The input signal 102 may be generated by any number of sources. For example, the input signal 102 may be generated by a user interface such as a button, switch, keyboard, mouse, software interface, graphical user interface, or other user interface, a sensor or transducer, or another source such as a database, network, World Wide Web, or other signal generator (e.g. email alert signal, financial data from the web). The input signal 102 may comprise a combination of signal generators. For example, the lighting system may be responding to financial data and a user interface may be used to adjust the settings of the illumination.
In one embodiment, the input signal 102 may be converted into a lighting control signal. For example, the input signal 102 may be generated and or encoded with information corresponding to its source. Upon receipt of such a signal, a system according to one embodiment of the invention may generate corresponding lighting control signals. The generator may analyze the input signal and find that it originated from a financial database, for example. The generator may then select or generate control signals based on this information. The generator may be a processor that selects lighting control signals from an associated memory, generates a control signal based on an algorithm, modifies a control signal or program, selects a table or generates control signals through other methods. It should be appreciated that there are a number of ways to generate lighting control signals and the present invention should not be limited to any particular method.

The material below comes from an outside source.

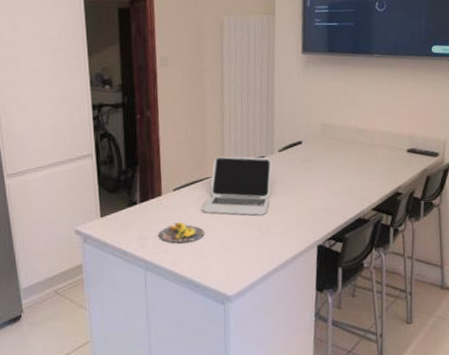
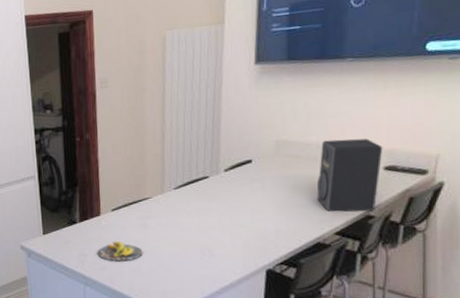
laptop: present [202,156,272,215] -> none [140,176,216,237]
speaker: none [356,124,406,190] -> present [317,138,383,212]

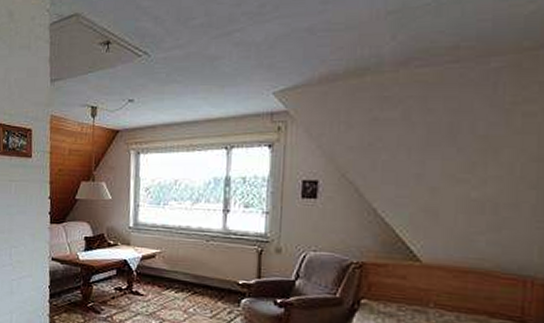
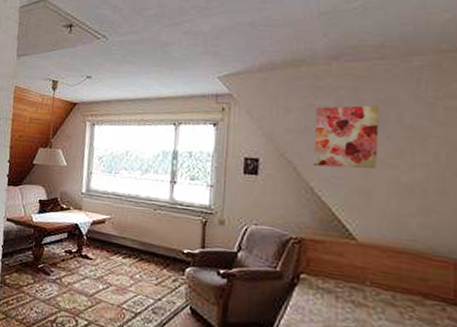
wall art: none [377,115,450,186] -> present [313,105,379,169]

In one embodiment, the control signals 104 may be communicated to a light system 108 arranged to illuminate an enclosure or portion thereof. In one embodiment, the light system may include at least one LED. In another embodiment, the light system may include two or more LEDs of different colors, wherein at least one of the LEDs is controlled through the control signal in such a way as to change the color of the emitted light from the light system. The light system may include three different colored LEDs (e.g. red, green, and blue) wherein the three colors are independently controlled through the control signals such that the emitting light from the light system can be changed.
As used herein, the term “LED” should be understood to include light emitting diodes of all types, light emitting polymers, semiconductor dies that produce light in response to current, organic LEDs, electro-luminescent strips, and other such systems. “LED” may refer to a single light emitting diode having multiple semiconductor dies that are individually controlled. It should also be understood that the term “LED” does not restrict the package type of the LED. The term “LED” includes packaged LEDs, non-packaged LEDs, surface mount LEDs, chip on board LEDs and LEDs of all other configurations. The term “LED” also includes LEDs packaged or associated with material (e.g. a phosphor) wherein the material may convert energy from the LED to a different wavelength.
While the invention has been disclosed in connection with the preferred embodiments shown and described in detail, various modifications and improvements thereon will become readily apparent to those skilled in the art. Accordingly, the spirit and scope of the present invention falls within the scope of the following claims and their equivalents.